** begin DATA EXTRACT **

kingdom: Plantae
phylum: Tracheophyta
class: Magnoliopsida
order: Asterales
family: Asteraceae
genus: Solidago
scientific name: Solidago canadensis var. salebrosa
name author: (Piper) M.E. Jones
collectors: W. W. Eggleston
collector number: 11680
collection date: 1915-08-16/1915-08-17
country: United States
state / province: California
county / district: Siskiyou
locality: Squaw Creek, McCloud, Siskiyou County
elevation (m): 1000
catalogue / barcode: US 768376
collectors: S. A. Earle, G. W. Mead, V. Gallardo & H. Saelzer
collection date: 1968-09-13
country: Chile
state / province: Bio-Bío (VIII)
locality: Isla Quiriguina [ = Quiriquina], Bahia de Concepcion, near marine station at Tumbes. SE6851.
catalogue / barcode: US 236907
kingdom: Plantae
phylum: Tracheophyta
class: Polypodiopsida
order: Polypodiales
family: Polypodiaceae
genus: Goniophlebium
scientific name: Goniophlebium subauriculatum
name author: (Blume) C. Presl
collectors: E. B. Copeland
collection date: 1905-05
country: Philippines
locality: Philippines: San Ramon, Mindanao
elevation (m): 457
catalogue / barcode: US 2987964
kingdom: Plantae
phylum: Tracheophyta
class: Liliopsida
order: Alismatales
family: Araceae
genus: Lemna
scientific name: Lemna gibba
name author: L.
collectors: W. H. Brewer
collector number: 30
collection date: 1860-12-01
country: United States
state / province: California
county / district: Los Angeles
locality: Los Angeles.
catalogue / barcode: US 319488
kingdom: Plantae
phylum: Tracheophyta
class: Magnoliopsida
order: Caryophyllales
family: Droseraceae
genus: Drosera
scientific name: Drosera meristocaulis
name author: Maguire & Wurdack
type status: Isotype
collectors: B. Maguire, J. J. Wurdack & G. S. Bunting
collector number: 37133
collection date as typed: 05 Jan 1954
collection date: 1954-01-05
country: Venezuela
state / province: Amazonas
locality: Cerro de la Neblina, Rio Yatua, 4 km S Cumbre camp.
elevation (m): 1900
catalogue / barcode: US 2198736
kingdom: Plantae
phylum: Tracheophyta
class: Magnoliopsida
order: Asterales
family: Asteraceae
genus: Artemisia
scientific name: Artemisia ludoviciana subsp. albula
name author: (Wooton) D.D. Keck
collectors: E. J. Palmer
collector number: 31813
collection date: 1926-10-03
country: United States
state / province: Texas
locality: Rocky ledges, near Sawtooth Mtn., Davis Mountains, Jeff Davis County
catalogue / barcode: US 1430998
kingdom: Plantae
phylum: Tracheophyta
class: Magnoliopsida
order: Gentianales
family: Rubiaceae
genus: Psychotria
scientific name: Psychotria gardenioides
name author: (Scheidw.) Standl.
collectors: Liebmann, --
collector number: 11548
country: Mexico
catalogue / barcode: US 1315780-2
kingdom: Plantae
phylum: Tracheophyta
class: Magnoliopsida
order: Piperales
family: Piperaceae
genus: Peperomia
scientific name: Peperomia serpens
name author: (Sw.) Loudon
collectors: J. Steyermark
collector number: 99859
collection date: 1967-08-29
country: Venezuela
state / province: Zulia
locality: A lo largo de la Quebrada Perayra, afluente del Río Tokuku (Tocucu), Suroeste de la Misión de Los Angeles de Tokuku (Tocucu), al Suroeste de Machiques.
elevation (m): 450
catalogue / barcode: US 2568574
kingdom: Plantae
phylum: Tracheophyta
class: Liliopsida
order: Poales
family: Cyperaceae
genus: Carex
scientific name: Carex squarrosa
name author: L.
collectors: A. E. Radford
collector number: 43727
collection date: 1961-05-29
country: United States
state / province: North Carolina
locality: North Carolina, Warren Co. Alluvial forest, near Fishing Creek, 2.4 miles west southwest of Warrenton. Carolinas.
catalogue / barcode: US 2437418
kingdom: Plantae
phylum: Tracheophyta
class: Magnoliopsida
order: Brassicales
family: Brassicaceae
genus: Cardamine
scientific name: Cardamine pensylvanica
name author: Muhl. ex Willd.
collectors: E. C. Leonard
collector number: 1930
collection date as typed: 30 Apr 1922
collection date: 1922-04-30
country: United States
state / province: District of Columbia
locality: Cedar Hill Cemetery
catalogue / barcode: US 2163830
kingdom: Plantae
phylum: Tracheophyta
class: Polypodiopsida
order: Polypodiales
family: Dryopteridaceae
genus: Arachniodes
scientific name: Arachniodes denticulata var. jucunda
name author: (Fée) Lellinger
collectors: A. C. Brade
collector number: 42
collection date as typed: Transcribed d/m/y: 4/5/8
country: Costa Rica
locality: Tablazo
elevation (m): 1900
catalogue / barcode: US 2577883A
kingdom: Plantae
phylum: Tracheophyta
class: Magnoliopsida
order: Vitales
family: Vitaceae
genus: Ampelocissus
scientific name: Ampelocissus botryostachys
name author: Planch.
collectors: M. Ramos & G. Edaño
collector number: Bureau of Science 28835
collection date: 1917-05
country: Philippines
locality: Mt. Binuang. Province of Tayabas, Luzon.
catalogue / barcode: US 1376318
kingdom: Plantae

** end DATA EXTRACT **

**WORK TO DO**:
Copy out all the rows above, swapping each "collectors" for "collected by" and leaving everything else unchanged.

**EXERCISE SOLUTION**:
kingdom: Plantae
phylum: Tracheophyta
class: Magnoliopsida
order: Asterales
family: Asteraceae
genus: Solidago
scientific name: Solidago canadensis var. salebrosa
name author: (Piper) M.E. Jones
collected by: W. W. Eggleston
collector number: 11680
collection date: 1915-08-16/1915-08-17
country: United States
state / province: California
county / district: Siskiyou
locality: Squaw Creek, McCloud, Siskiyou County
elevation (m): 1000
catalogue / barcode: US 768376
collected by: S. A. Earle, G. W. Mead, V. Gallardo & H. Saelzer
collection date: 1968-09-13
country: Chile
state / province: Bio-Bío (VIII)
locality: Isla Quiriguina [ = Quiriquina], Bahia de Concepcion, near marine station at Tumbes. SE6851.
catalogue / barcode: US 236907
kingdom: Plantae
phylum: Tracheophyta
class: Polypodiopsida
order: Polypodiales
family: Polypodiaceae
genus: Goniophlebium
scientific name: Goniophlebium subauriculatum
name author: (Blume) C. Presl
collected by: E. B. Copeland
collection date: 1905-05
country: Philippines
locality: Philippines: San Ramon, Mindanao
elevation (m): 457
catalogue / barcode: US 2987964
kingdom: Plantae
phylum: Tracheophyta
class: Liliopsida
order: Alismatales
family: Araceae
genus: Lemna
scientific name: Lemna gibba
name author: L.
collected by: W. H. Brewer
collector number: 30
collection date: 1860-12-01
country: United States
state / province: California
county / district: Los Angeles
locality: Los Angeles.
catalogue / barcode: US 319488
kingdom: Plantae
phylum: Tracheophyta
class: Magnoliopsida
order: Caryophyllales
family: Droseraceae
genus: Drosera
scientific name: Drosera meristocaulis
name author: Maguire & Wurdack
type status: Isotype
collected by: B. Maguire, J. J. Wurdack & G. S. Bunting
collector number: 37133
collection date as typed: 05 Jan 1954
collection date: 1954-01-05
country: Venezuela
state / province: Amazonas
locality: Cerro de la Neblina, Rio Yatua, 4 km S Cumbre camp.
elevation (m): 1900
catalogue / barcode: US 2198736
kingdom: Plantae
phylum: Tracheophyta
class: Magnoliopsida
order: Asterales
family: Asteraceae
genus: Artemisia
scientific name: Artemisia ludoviciana subsp. albula
name author: (Wooton) D.D. Keck
collected by: E. J. Palmer
collector number: 31813
collection date: 1926-10-03
country: United States
state / province: Texas
locality: Rocky ledges, near Sawtooth Mtn., Davis Mountains, Jeff Davis County
catalogue / barcode: US 1430998
kingdom: Plantae
phylum: Tracheophyta
class: Magnoliopsida
order: Gentianales
family: Rubiaceae
genus: Psychotria
scientific name: Psychotria gardenioides
name author: (Scheidw.) Standl.
collected by: Liebmann, --
collector number: 11548
country: Mexico
catalogue / barcode: US 1315780-2
kingdom: Plantae
phylum: Tracheophyta
class: Magnoliopsida
order: Piperales
family: Piperaceae
genus: Peperomia
scientific name: Peperomia serpens
name author: (Sw.) Loudon
collected by: J. Steyermark
collector number: 99859
collection date: 1967-08-29
country: Venezuela
state / province: Zulia
locality: A lo largo de la Quebrada Perayra, afluente del Río Tokuku (Tocucu), Suroeste de la Misión de Los Angeles de Tokuku (Tocucu), al Suroeste de Machiques.
elevation (m): 450
catalogue / barcode: US 2568574
kingdom: Plantae
phylum: Tracheophyta
class: Liliopsida
order: Poales
family: Cyperaceae
genus: Carex
scientific name: Carex squarrosa
name author: L.
collected by: A. E. Radford
collector number: 43727
collection date: 1961-05-29
country: United States
state / province: North Carolina
locality: North Carolina, Warren Co. Alluvial forest, near Fishing Creek, 2.4 miles west southwest of Warrenton. Carolinas.
catalogue / barcode: US 2437418
kingdom: Plantae
phylum: Tracheophyta
class: Magnoliopsida
order: Brassicales
family: Brassicaceae
genus: Cardamine
scientific name: Cardamine pensylvanica
name author: Muhl. ex Willd.
collected by: E. C. Leonard
collector number: 1930
collection date as typed: 30 Apr 1922
collection date: 1922-04-30
country: United States
state / province: District of Columbia
locality: Cedar Hill Cemetery
catalogue / barcode: US 2163830
kingdom: Plantae
phylum: Tracheophyta
class: Polypodiopsida
order: Polypodiales
family: Dryopteridaceae
genus: Arachniodes
scientific name: Arachniodes denticulata var. jucunda
name author: (Fée) Lellinger
collected by: A. C. Brade
collector number: 42
collection date as typed: Transcribed d/m/y: 4/5/8
country: Costa Rica
locality: Tablazo
elevation (m): 1900
catalogue / barcode: US 2577883A
kingdom: Plantae
phylum: Tracheophyta
class: Magnoliopsida
order: Vitales
family: Vitaceae
genus: Ampelocissus
scientific name: Ampelocissus botryostachys
name author: Planch.
collected by: M. Ramos & G. Edaño
collector number: Bureau of Science 28835
collection date: 1917-05
country: Philippines
locality: Mt. Binuang. Province of Tayabas, Luzon.
catalogue / barcode: US 1376318
kingdom: Plantae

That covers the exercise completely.